▸ YOUR TASK
Reproduce word for word everything below, from the line containing "the specimen 0.046µA." down to the line containing "Result: 75km/h", with both of those lines included. Leave the pictures out of your copy.

▸ EXERCISE MATERIALS
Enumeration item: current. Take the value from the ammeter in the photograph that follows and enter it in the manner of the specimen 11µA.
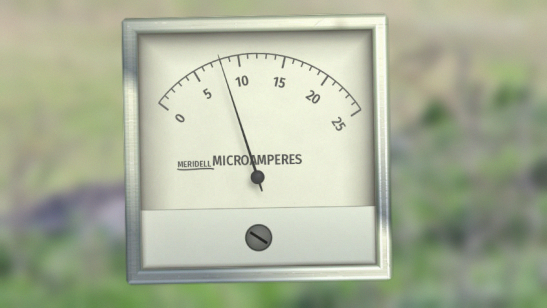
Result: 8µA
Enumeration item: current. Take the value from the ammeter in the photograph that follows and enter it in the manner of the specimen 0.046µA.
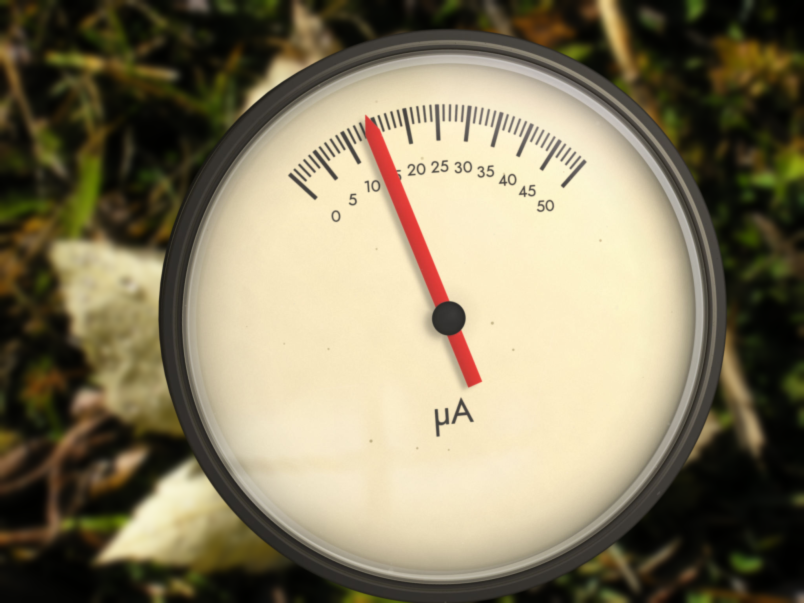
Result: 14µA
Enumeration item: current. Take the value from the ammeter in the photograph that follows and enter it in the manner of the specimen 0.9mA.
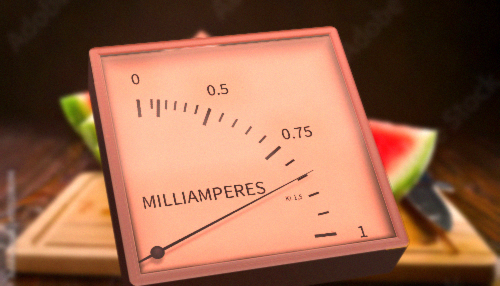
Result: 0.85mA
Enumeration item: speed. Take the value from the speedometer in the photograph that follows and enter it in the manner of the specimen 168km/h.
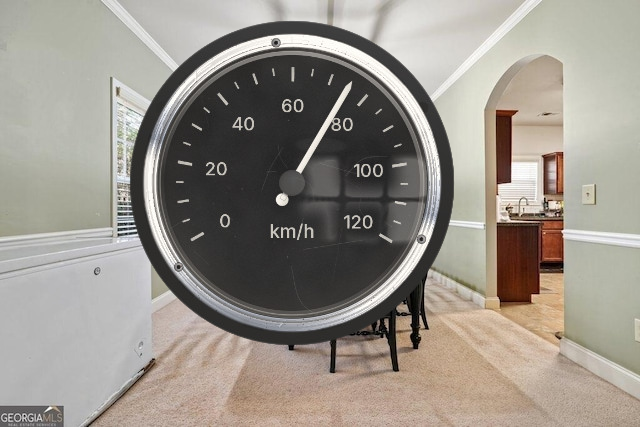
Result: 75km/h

---

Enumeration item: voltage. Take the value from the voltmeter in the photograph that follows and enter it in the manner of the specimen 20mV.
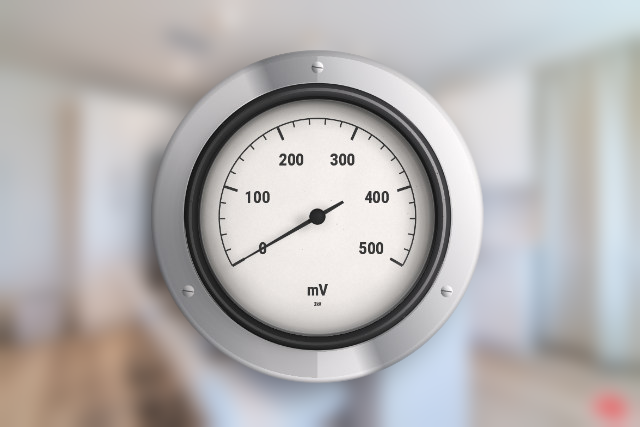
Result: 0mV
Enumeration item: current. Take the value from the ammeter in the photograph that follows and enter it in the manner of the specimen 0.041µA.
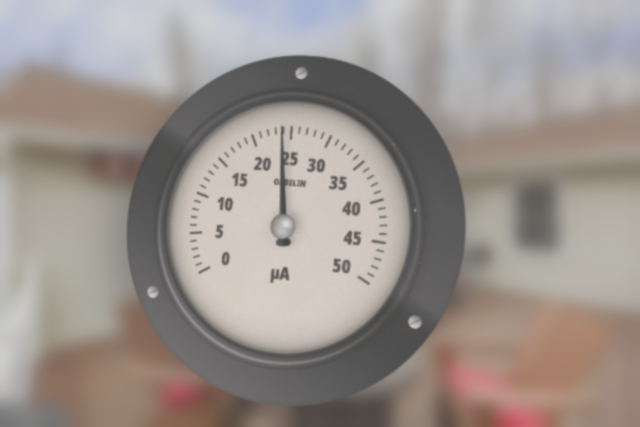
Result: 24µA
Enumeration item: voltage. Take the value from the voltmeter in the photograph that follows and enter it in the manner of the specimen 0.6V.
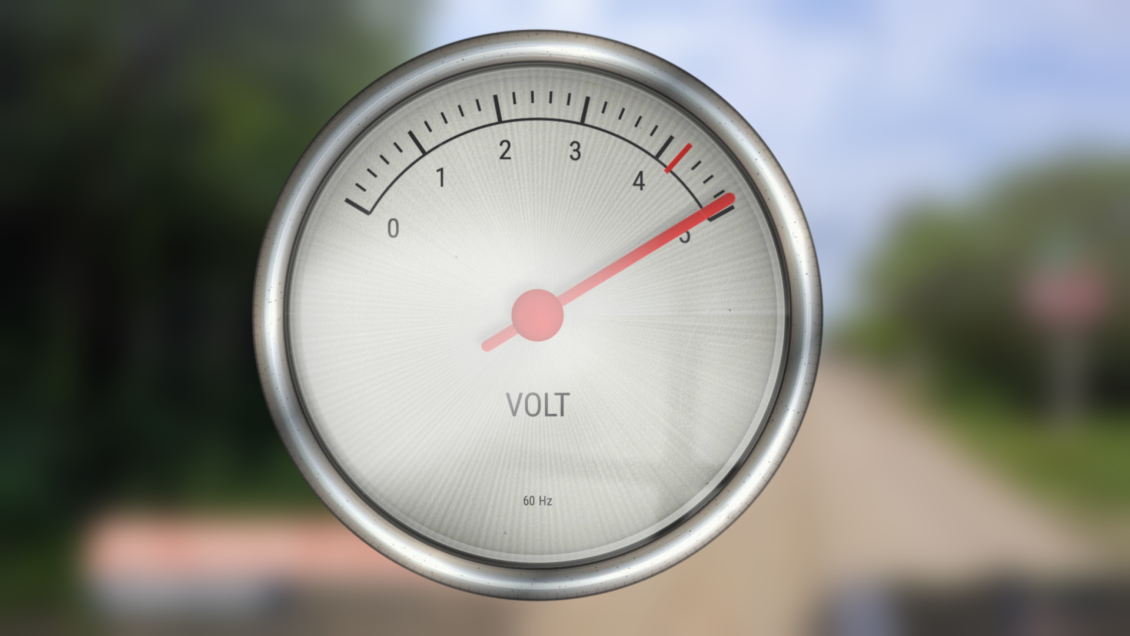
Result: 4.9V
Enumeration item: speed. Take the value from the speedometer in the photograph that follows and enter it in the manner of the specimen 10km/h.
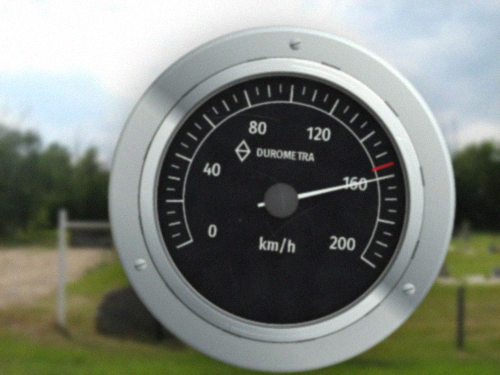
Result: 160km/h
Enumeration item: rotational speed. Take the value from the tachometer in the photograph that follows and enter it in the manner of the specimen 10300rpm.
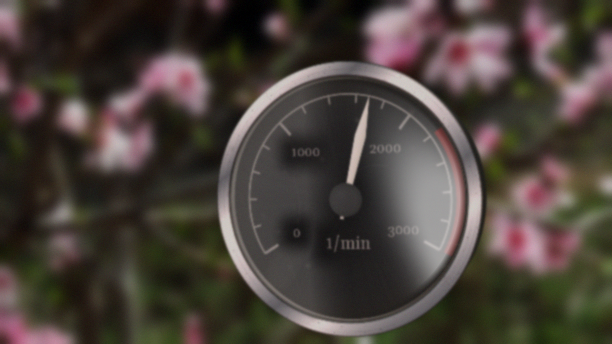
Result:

▸ RESULT OF THIS TASK
Enumeration item: current. Take the value from the ammeter in the photograph that follows and enter it in the manner of the specimen 0.046µA.
Result: 14µA
Enumeration item: current. Take the value from the ammeter in the photograph that follows and enter it in the manner of the specimen 0.9mA.
Result: 0.85mA
Enumeration item: speed. Take the value from the speedometer in the photograph that follows and enter it in the manner of the specimen 168km/h.
Result: 75km/h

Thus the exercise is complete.